Kubanische Regimekritiker Berta Sole Unerschrocken gegen die Castro-Herrschaft

BONN · Angst? Angst kennt Berta Soler offenbar nicht. Seit Jahren kämpft die Sprecherin der kubanischen Organisation "Damas de Blanco" (Damen in Weiß) für die Verwirklichung der Menschenrechte in ihrer Heimat und die Freilassung politischer Gefangener.

 Berta Soler, Sprecherin der "Damen in Weiß".

Berta Soler, Sprecherin der "Damen in Weiß".

Foto: Lutz Warkalla

Dem Regime ist die Gruppe ein Dorn im Auge, immer wieder werden Mitglieder verhaftet, unter Druck gesetzt, beleidigt. Jetzt gehört sie zu den ersten Regimekritikern, die aufgrund der neuen Reiseregeln das Land verlassen konnten. Nach einem Besuch in Spanien war sie am Wochenende bei der Jahrestagung der Internationalen Gesellschaft für Menschenrechte (IGFM) in Bonn und warb mit deutlichen Worten um Unterstützung für ihren Kampf.

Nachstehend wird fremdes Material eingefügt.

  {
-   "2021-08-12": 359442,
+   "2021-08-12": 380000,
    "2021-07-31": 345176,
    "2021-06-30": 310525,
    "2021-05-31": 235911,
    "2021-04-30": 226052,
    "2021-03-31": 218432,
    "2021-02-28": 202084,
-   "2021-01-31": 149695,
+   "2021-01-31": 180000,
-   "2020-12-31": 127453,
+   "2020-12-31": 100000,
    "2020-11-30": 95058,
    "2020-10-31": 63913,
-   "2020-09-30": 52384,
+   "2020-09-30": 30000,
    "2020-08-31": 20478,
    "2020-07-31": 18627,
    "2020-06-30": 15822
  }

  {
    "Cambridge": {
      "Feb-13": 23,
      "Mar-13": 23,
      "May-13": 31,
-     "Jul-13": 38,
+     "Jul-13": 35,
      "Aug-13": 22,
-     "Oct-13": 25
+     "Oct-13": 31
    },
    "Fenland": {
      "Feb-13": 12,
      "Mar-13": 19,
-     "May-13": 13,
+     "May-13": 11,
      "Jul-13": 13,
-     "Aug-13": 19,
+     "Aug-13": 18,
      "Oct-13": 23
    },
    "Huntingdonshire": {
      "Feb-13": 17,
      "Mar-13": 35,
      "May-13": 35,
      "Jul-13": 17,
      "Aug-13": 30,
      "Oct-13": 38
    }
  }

Wie das Castro-Regime in Havanna auf die Auslandsaktivitäten seiner Kritiker bei ihrer Rückkehr reagieren wird, weiß niemand. "Was auch immer geschieht, ich nehme das als gläubige Christin hin", sagt Berta Soler. "Die Liebe zum Vaterland ist stärker als Gitterstäbe."

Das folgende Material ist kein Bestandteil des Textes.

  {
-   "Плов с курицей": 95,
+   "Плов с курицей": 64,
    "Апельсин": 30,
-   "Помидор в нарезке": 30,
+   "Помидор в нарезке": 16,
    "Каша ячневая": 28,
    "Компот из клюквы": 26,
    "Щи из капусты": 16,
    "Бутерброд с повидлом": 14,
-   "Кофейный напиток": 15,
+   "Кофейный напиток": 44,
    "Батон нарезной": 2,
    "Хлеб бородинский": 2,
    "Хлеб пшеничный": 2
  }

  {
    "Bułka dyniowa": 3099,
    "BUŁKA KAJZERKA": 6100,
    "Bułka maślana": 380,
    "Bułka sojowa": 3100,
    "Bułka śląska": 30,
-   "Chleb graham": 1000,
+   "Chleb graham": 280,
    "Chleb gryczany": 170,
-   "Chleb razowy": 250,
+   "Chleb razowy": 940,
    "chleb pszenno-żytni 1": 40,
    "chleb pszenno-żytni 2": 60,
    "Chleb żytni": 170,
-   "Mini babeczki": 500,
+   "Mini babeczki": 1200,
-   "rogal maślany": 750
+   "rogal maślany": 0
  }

Soler nimmt kein Blatt vor den Mund, diplomatisches Gesäusel ist ihre Sache erkennbar nicht. "In Kuba gibt es keinen wirklichen Wandel, es gibt nur kosmetische Veränderungen", sagt sie. Hunderte säßen als politische Häftlinge im Gefängnis, nur weil sie sich für ihre Freiheit und die Menschenrechte einsetzten. "Sie behandeln die Gefangenen wie Hunde", wirft sie dem Regime vor.

Das Essen sei so schlecht, das würde man höchstens Schweinen geben. "In Kuba herrscht ein totalitäres, diktatorisches Regime, das einzig daran interessiert ist, seine Macht zu erhalten" , schimpft sie und appelliert an die deutsche Regierung, den Druck auf Kuba aufrecht zu erhalten.

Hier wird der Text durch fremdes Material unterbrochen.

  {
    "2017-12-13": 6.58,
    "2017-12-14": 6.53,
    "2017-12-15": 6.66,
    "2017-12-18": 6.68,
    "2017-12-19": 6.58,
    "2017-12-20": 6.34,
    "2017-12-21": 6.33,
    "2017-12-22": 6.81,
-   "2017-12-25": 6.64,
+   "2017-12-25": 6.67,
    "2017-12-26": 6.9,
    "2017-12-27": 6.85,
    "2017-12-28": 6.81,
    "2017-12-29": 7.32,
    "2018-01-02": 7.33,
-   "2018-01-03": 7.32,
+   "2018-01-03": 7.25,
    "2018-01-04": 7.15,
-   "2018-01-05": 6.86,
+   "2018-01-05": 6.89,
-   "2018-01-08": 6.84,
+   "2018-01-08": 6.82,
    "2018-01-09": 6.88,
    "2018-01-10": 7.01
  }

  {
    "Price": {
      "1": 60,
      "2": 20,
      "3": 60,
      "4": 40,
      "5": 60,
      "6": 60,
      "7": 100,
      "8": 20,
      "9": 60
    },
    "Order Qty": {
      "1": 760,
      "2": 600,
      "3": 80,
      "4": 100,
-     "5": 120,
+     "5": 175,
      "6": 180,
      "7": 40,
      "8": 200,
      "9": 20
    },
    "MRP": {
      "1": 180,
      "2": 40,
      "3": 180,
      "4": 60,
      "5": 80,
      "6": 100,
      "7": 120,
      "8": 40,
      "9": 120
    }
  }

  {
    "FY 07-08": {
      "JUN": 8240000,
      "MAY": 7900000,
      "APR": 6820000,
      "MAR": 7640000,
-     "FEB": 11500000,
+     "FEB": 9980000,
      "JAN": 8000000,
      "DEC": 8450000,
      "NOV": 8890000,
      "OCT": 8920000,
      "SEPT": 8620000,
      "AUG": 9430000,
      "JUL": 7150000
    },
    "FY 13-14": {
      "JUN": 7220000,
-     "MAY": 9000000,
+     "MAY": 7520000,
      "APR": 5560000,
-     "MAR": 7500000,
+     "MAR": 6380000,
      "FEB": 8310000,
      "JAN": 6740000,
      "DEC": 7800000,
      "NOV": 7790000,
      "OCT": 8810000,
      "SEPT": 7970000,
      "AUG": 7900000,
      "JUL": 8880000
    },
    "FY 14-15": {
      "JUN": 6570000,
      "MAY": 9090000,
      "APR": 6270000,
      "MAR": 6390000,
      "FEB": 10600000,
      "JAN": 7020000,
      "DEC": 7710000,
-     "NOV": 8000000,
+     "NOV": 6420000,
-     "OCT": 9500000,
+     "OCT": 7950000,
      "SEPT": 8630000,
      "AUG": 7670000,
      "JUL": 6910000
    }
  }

Immerhin, dieses Regime hat sie jetzt ausreisen lassen. Raúl Castro persönlich war es, der die unsichtbare Mauer um die Karibikinsel eingerissen hat. Seit Mitte Januar brauchen Kubaner keine schriftliche Einladung mehr und auch keine Reiseerlaubnis der Regierung. Nur ein Pass, der ordentlich Geld kostet, und gegebenenfalls ein Visum des Ziellandes sind erforderlich.

Ist das kein Fortschritt, keine kleine Revolution à la cubana? Solers Antwort ist ein kategorisches "Nein". "Ich bin nur hier wegen des internationalen Drucks, nicht wegen des guten Willens der Regierung", sagt sie. "Fortschritt ist, wenn alle Kubaner reisen und die Insel verlassen können." Sie habe mehrere Verwandte, die keinen Pass erhalten haben.

René de Jesús Gomez sieht das etwas differenzierter. Der mit Berufsverbot belegte Rechtsanwalt gehörte 1997 zu den Mitunterzeichnern des Manifestes "La Patria es de Todos" (Das Vaterland gehört allen) - eine Generalabrechnung mit dem Tropensozialismus, in der Demokratisierung, wirtschaftliche Öffnung und die Gewährung grundlegender Rechte wie Reisefreiheit für alle gefordert werden.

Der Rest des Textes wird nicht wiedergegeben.